#### PROBLEM TO SOLVE
Write out each line of text below word for word, and leave the pictures out of your answer.

···

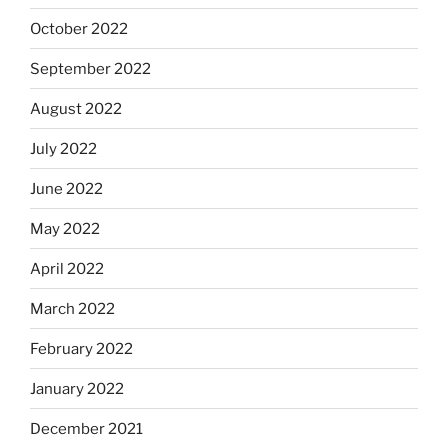
October 2022
September 2022
August 2022
July 2022
June 2022
May 2022
April 2022
March 2022
February 2022
January 2022
December 2021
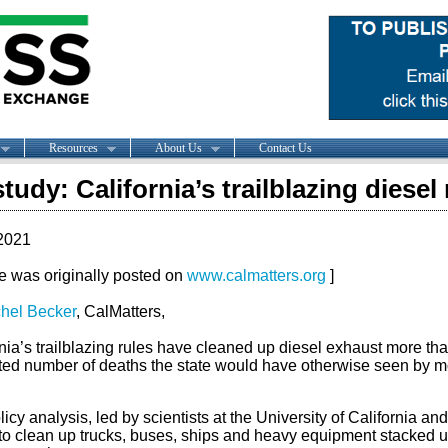
Resources
About Us
Contact Us
tudy: California’s trailblazing diesel 
2021
le was originally posted on
www.calmatters.org
]
hel Becker
, CalMatters,
nia’s trailblazing rules have cleaned up diesel exhaust more th
ted number of deaths the state would have otherwise seen by mo
icy analysis, led by scientists at the University of California an
 to clean up trucks, buses, ships and heavy equipment stacked up 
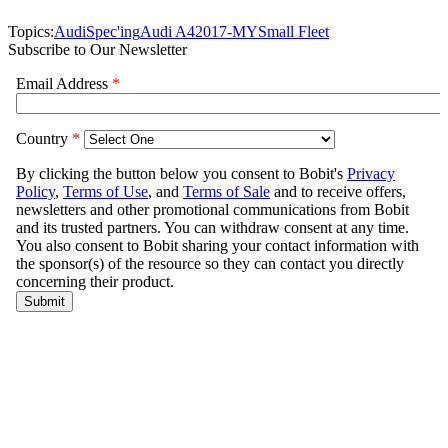
Topics:
Audi
Spec'ing
Audi A4
2017-MY
Small Fleet
Subscribe to Our Newsletter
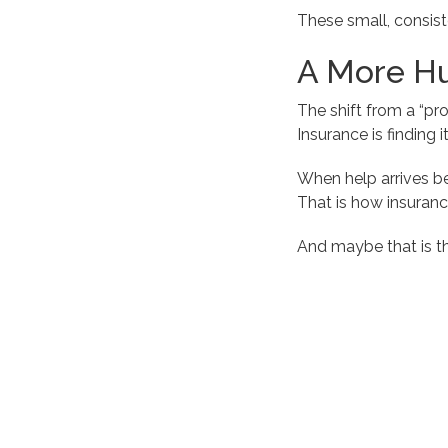
These small, consist
A More Hu
The shift from a “pro
Insurance is finding
When help arrives be
That is how insuran
And maybe that is t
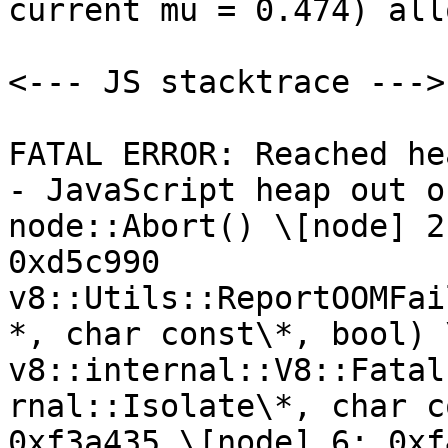
current mu = 0.474) all
<--- JS stacktrace --->

FATAL ERROR: Reached he
- JavaScript heap out o
node::Abort() \[node] 2
0xd5c990 
v8::Utils::ReportOOMFai
*, char const\*, bool) 
v8::internal::V8::Fatal
rnal::Isolate\*, char c
0xf3a435 \[node] 6: 0xf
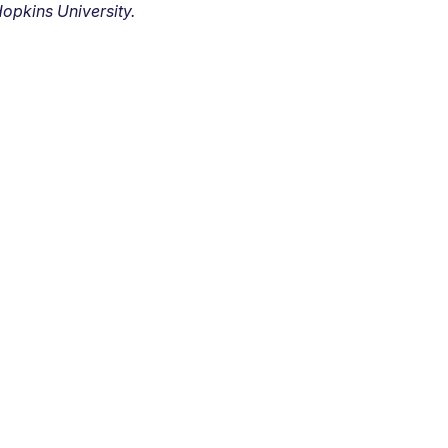
opkins University.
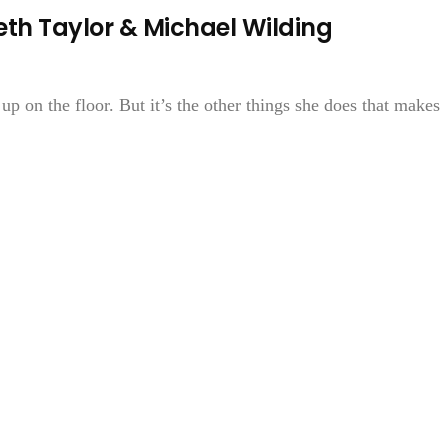
th Taylor & Michael Wilding
 up on the floor. But it’s the other things she does that makes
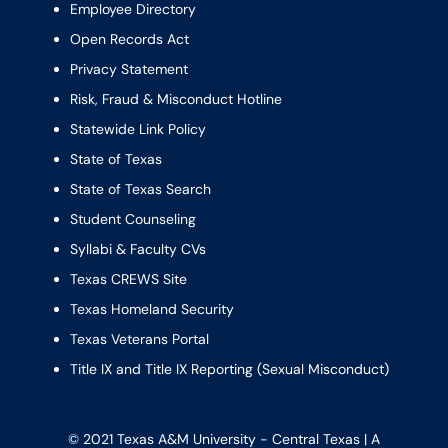
Employee Directory
Open Records Act
Privacy Statement
Risk, Fraud & Misconduct Hotline
Statewide Link Policy
State of Texas
State of Texas Search
Student Counseling
Syllabi & Faculty CVs
Texas CREWS Site
Texas Homeland Security
Texas Veterans Portal
Title IX and Title IX Reporting (Sexual Misconduct)
© 2021 Texas A&M University - Central Texas | A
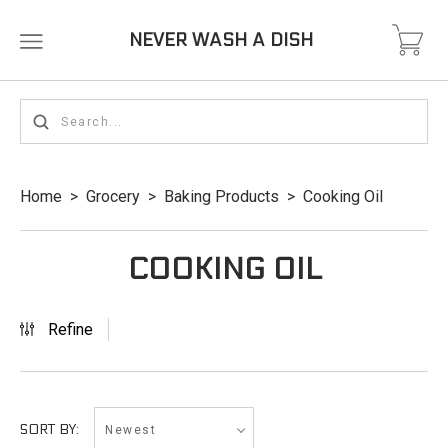
NEVER WASH A DISH
Home
>
Grocery
>
Baking Products
>
Cooking Oil
COOKING OIL
Refine
Newest
SORT BY:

···

#### ANSWER TO THE EXERCISE
October 2022
September 2022
August 2022
July 2022
June 2022
May 2022
April 2022
March 2022
February 2022
January 2022
December 2021
Resources
About Us
Contact Us
tudy: California’s trailblazing diesel 
2021
le was originally posted on
www.calmatters.org
]
hel Becker
, CalMatters,
nia’s trailblazing rules have cleaned up diesel exhaust more th
ted number of deaths the state would have otherwise seen by mo
icy analysis, led by scientists at the University of California an
 to clean up trucks, buses, ships and heavy equipment stacked up 
Topics:
Audi
Spec'ing
Audi A4
2017-MY
Small Fleet
Subscribe to Our Newsletter
These small, consist
A More Hu
The shift from a “pro
Insurance is finding
When help arrives be
That is how insuran
And maybe that is t
current mu = 0.474) all
<--- JS stacktrace --->

FATAL ERROR: Reached he
- JavaScript heap out o
node::Abort() \[node] 2
0xd5c990 
v8::Utils::ReportOOMFai
*, char const\*, bool) 
v8::internal::V8::Fatal
rnal::Isolate\*, char c
0xf3a435 \[node] 6: 0xf
opkins University.
th Taylor & Michael Wilding
 up on the floor. But it’s the other things she does that makes
Employee Directory
Open Records Act
Privacy Statement
Risk, Fraud & Misconduct Hotline
Statewide Link Policy
State of Texas
State of Texas Search
Student Counseling
Syllabi & Faculty CVs
Texas CREWS Site
Texas Homeland Security
Texas Veterans Portal
Title IX and Title IX Reporting (Sexual Misconduct)
© 2021 Texas A&M University - Central Texas | A
NEVER WASH A DISH
Home
>
Grocery
>
Baking Products
>
Cooking Oil
COOKING OIL
Refine
Newest
SORT BY:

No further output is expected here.